The new “Flame” surveillance virus that has been hitting computers across the Middle East appears to have come from Israel in an attempt to attack computers related to Iran’s nuclear program.
Russian-based Kaspersky Lab was the first to tap Israel as a likely source, and Vice PM Moshe Yaalon did nothing to deny it when asked, saying that Israel is “blessed as being a country rich with high-tech” and that Israel takes pride in the “opportunities” this has given them.
Though the outbreak appears to have hit Iran first, it very quickly spread across the region, with computers as far away as Saudi Arabia, Sudan and Egypt showing up infected, including those in the Israeli-occupied West Bank.
The virus appears initially targeted at data theft, and reportedly can even turn on a user’s microphone so Israel can record conversations remotely. Experts say it has a remarkable level of complexity for a piece of malware.

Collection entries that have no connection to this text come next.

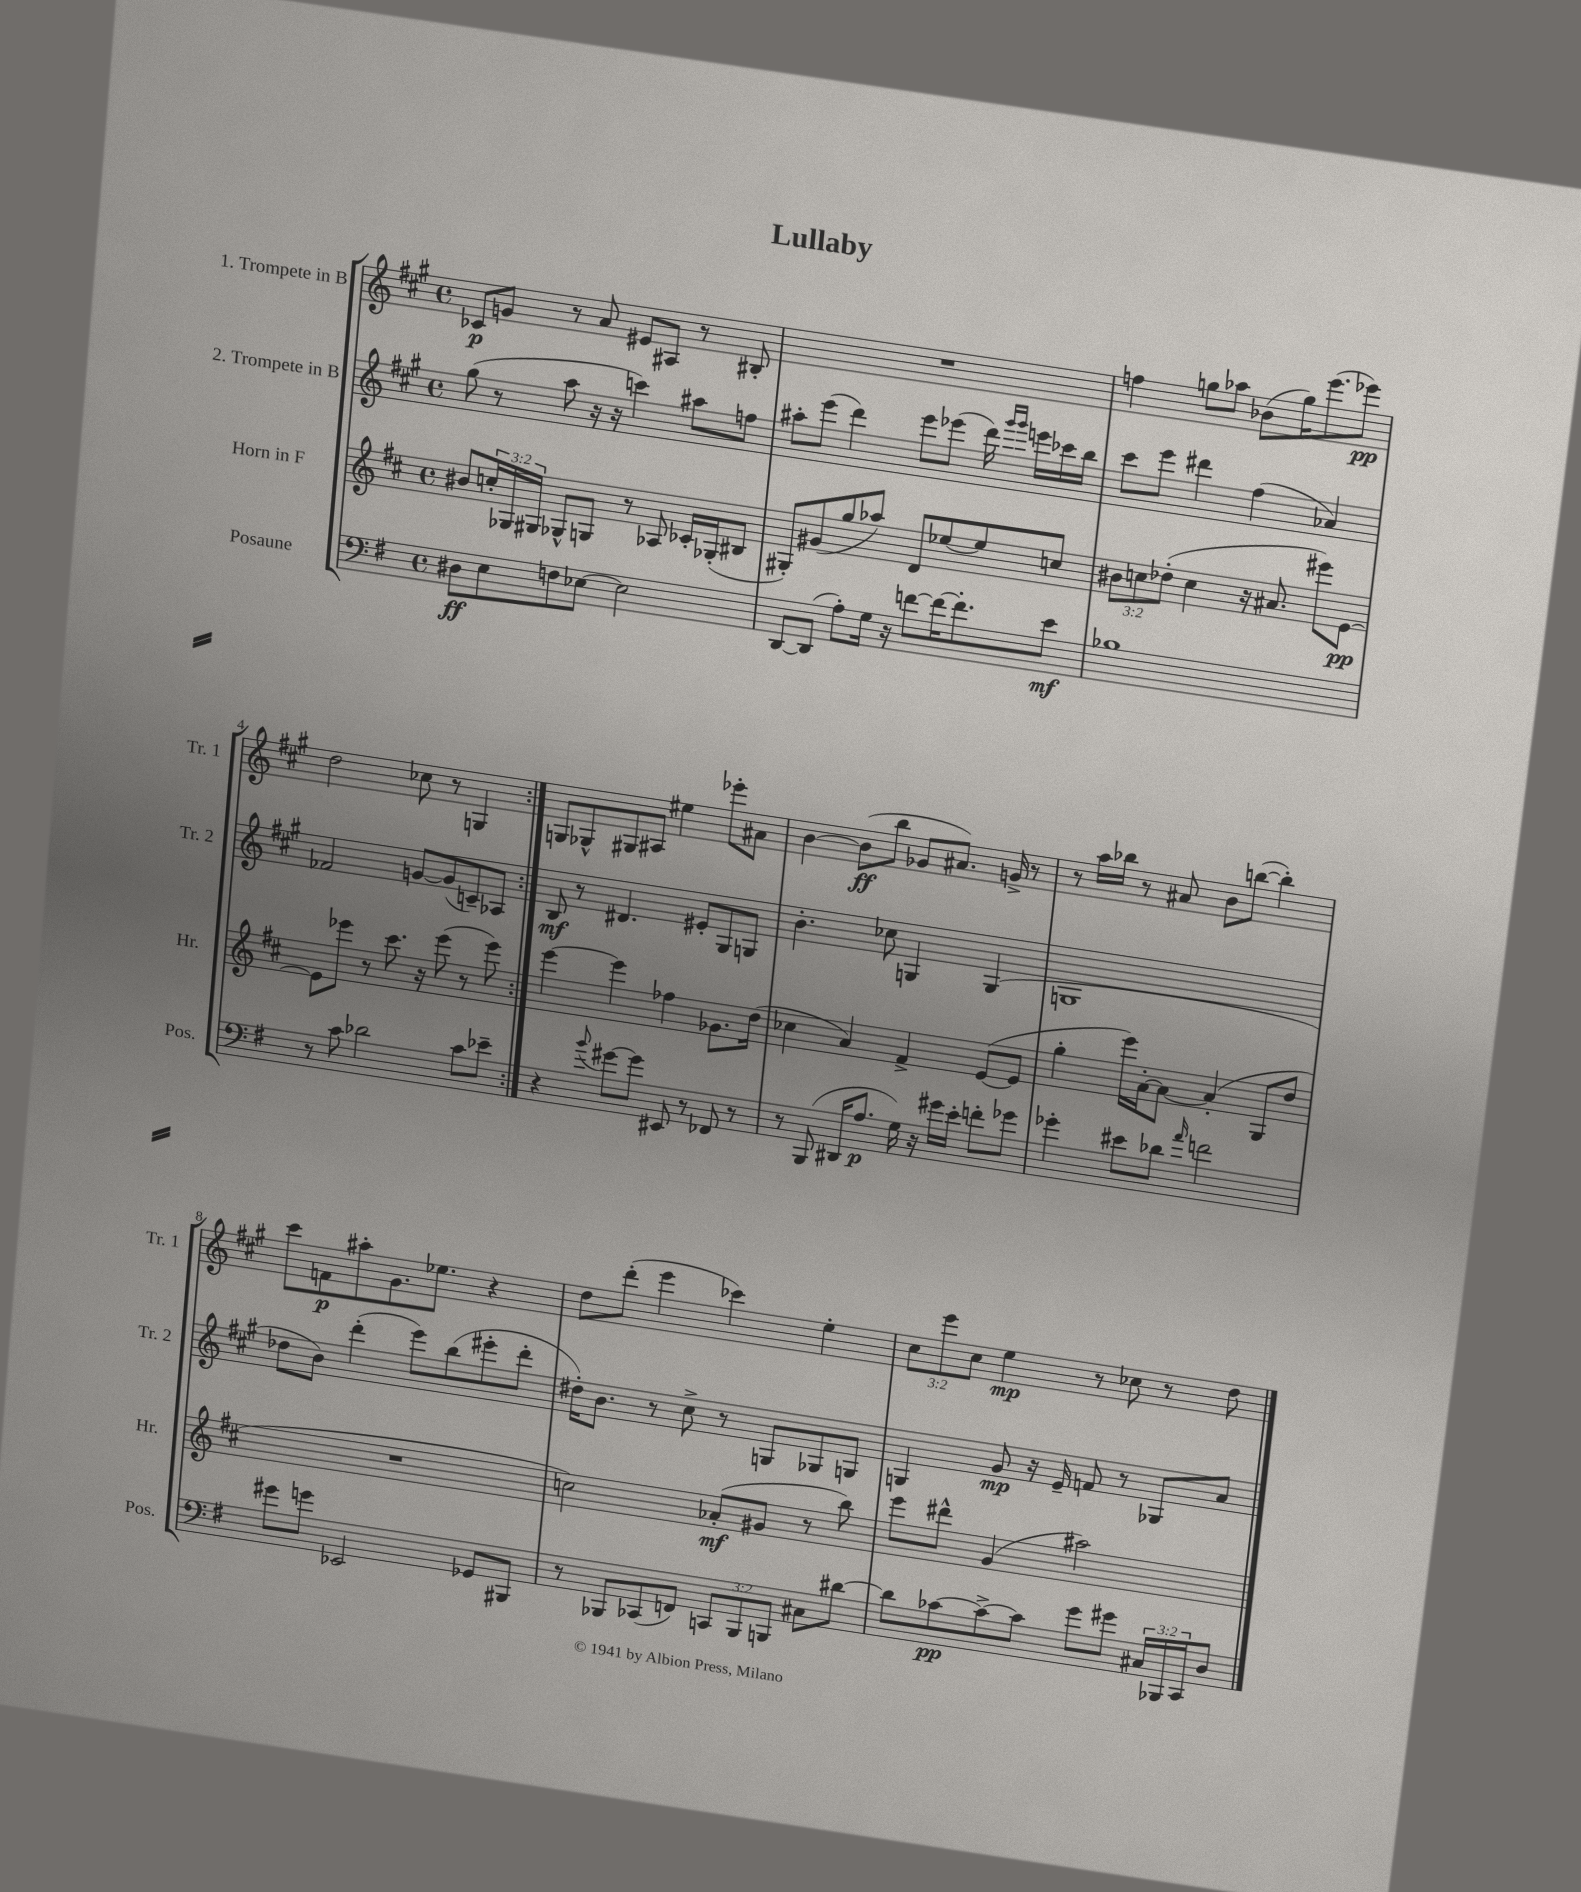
\header { title = "Lullaby" }
<<
\new StaffGroup <<
\new Staff = "s0" \with { instrumentName = "1. Trompete in B" shortInstrumentName = "Tr. 1" } {
    \clef treble \key a \major \defaultTimeSignature \time 4/4 \override Staff.TupletNumber.text = #tuplet-number::calc-fraction-text
    \repeat volta 2 { ces'8\p g'8 r8 a'8 eis'8 ais8 r8 bis8-. |
    R1 |
    f''4 g''8 aes''8 bes'8( g''16) e'''8.( ees'''8\pp) |
    d''2 ces''8 r8 g4 | }
    g8 ges8-^ gis8 ais8 eis''4 ees'''8-. ais'8 |
    b'4~ b'8\ff( b''8 ges'8 ais'8.) g'16-> r8 |
    r8 a''16 bes''16 r8 ais'8 b'8 b''8~( b''4-.) |
    cis'''8 f'8\p ais''8-. gis'8. ees''8. r4 |
    d''8 d'''8-.( e'''4 ces'''4) e''4-. |
    \tuplet 3/2 { cis''8 e'''8 cis''8 } e''4\mp r8 ces''8 r8 d''8 \bar "|." |
}
\new Staff = "s1" \with { instrumentName = "2. Trompete in B" shortInstrumentName = "Tr. 2" } {
    \clef treble \key a \major \defaultTimeSignature \time 4/4
    \repeat volta 2 { gis''8( r8 a''8 r16 r16 c'''4) ais''8 f''8 |
    ais''8-. e'''8( d'''4) e'''8 ees'''8( d'''16) \grace { gis'''16 gis'''16 } e'''16 ces'''16 b''16 |
    cis'''8 e'''8 dis'''4 fis''4( aes'4) |
    fes'2 g'8~ g'8( c'8--) aes8 | }
    b8\mf r8 dis'4. eis'8-. gis8 g8 |
    b'4.-. ces''8 g4 g4( |
    g1 |
    des''8 b'8) d'''4-.( e'''8) b''8( eis'''8-. d'''8-. |
    dis''16-.) b'8. r8 cis''8-> r8 g8 ges8 g8 |
    g4 gis'8\mp r16 e'16-- f'8 r8 ges8 a'8 \bar "|." |
}
\new Staff = "s2" \with { instrumentName = "Horn in F" shortInstrumentName = "Hr." } {
    \clef treble \key d \major \defaultTimeSignature \time 4/4 \override Staff.TupletNumber.text = #tuplet-number::calc-fraction-text
    \repeat volta 2 { bis'8 \tuplet 3/2 { c''16-. ges16 gis16 } ges8-^ g8 r8 aes8 ces'16-. ges16-.( bis8 |
    gis8-.) gis'8( g''8 aes''8) d'8 ees''8~ ees''8 c''8 |
    \tuplet 3/2 { bis'8 c''8 des''8-.( } c''4 r16 ais'8. eis'''8) e'8~\pp |
    e'8 ees'''8 r8 cis'''8. r16 ees'''8( r8 ees'''8) | }
    e'''4~ e'''4 fes''4 ges'8. d''16( |
    ces''4 a'4) fis'4-> e'8~( e'8 |
    g''4-. e'''16) a'16~-. a'8~ a'4-.( g8 d''8 |
    R1 |
    c''2) aes'8-.\mf( gis'8 r8 b''8) |
    e'''8 dis'''8-^ g'4( ais''2) \bar "|." |
}
\new Staff = "s3" \with { instrumentName = "Posaune" shortInstrumentName = "Pos." } {
    \clef bass \key g \major \defaultTimeSignature \time 4/4 \override Staff.TupletNumber.text = #tuplet-number::calc-fraction-text
    \repeat volta 2 { dis8\ff e8 f8 ees8~ ees2 |
    d,8~ d,8( a8-.) g16 r16 f'8~ f'16~ f'8.-. e'8\mf |
    bes1 |
    r8 c'8 des'2 c'8 ees'8-- | }
    r4 \appoggiatura { b'8 } gis'8~ gis'8 eis,8 r8 fes,8 r8 |
    r8 b,,8( dis,16 a8.\p g16) r16 gis'16 e'16-. f'8-. ges'8 |
    ges'4-. eis'8 des'8 \grace { a'16 } f'2 |
    gis'8 g'8 ees,2 ges,8 bis,,8 |
    r8 bes,,8 ces,8( f,8) \tuplet 3/2 { c,8 bes,,8 b,,8 } cis8 dis'8~ |
    dis'8 ces'8~\pp ces'8~-> ces'8 g'8 gis'8 \tuplet 3/2 { cis16 bes,,16 c,16 } d8 \bar "|." |
}
>>
>>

It is not the first attempt at destructive software targeted at Iran, as the US and Israel unleashed the Stuxnet virus, damaging industrial equipment across Iran, in 2009-2010.
Such attacks can have unforeseen side effects, however, as a number of other hackers released altered versions, using the government designed worm as a template, and it continues to cause problems to this day. Given Flame’s more advanced nature, it too is a likely candidate for copy-cats, and could cause havoc for years to come.